Red Hat is preparing to launch new training services focussed on helping organisations develop DevOps capabilities, according to the company's director, consulting and training, for Australia and New Zealand
"We're about to start DevOps training as part of our Global Learning Services offerings," said Colin McCabe.
"We've recognised that the market itself is nascent in its approach," he said.
"One of the things that we offer is that everything we do from an open source perspective is a version of DevOps in some variety or another."
"What we're trying to do is take that experience that we have in running diverse communities with diverse ideas and how we help to take those ideas and put them into production effectively," McCabe said.
"We can take some of our learnings from that and create a course around it. Obviously it will refer a little bit to some of our tools, but it's really about 'What is the big process change that needs to occur?'"
The service will be launched within the next quarter, McCabe said.
"As much as the technology and the vendors are trying to come out with a 'DevOps toolset', there's a holy trinity of people, process and technology," said Ben Henshall, director, AppDev solutions, for Red Hat in APAC.

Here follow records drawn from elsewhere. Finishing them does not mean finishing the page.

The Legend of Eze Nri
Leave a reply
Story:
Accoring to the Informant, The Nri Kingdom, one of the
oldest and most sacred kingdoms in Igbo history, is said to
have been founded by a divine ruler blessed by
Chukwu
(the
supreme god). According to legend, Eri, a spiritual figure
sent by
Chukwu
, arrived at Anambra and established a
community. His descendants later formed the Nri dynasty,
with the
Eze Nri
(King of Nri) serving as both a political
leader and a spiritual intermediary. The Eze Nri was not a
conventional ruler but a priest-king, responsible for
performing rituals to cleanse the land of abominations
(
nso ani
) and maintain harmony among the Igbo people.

One of the barriers in APAC and Australia to moving towards DevOps-style approaches has tended to be lack of executive sponsorship, Henshall said.
"There's definite appetite for it; there's a definite desire to want to have that capability — and that being how do I take an idea and then put it into production in the most expeditious manner possible," Henshall said.

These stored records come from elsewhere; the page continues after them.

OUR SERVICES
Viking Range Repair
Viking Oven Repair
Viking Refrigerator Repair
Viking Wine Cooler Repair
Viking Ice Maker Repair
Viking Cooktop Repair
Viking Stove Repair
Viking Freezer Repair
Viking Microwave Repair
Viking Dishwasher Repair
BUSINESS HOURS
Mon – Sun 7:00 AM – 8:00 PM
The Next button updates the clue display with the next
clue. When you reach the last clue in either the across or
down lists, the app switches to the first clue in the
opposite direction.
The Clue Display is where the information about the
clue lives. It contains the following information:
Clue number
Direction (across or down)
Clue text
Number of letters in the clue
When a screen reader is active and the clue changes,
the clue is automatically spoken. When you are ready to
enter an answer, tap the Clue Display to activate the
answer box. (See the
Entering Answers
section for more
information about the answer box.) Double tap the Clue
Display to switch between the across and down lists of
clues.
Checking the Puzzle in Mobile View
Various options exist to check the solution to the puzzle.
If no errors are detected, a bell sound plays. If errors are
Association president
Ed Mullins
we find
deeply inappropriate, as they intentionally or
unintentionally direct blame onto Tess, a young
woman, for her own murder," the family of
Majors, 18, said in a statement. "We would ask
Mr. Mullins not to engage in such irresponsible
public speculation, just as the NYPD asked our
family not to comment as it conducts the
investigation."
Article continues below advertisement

Henshall points to the transformation undertaken at US retailer Target as an example of what's possible.
"This is an organisation that has 300,000+ staff — this is a massive company. Their adoption of 'people, process and technology' through their DevOps transformation is breathtaking. They're talking about changes that took them eight weeks now taking 15 minutes.
"When you start thinking about the orders of change that that's giving them — eight weeks down to 15 minutes — that's massive. I haven't seen that type of adoption and deliverables in the Asia Pacific region."
However enterprises are increasingly comparing themselves to the likes of Uber and other fast-moving startups, McCabe said.
"There's a general buzz of 'we need to do this'," McCabe said.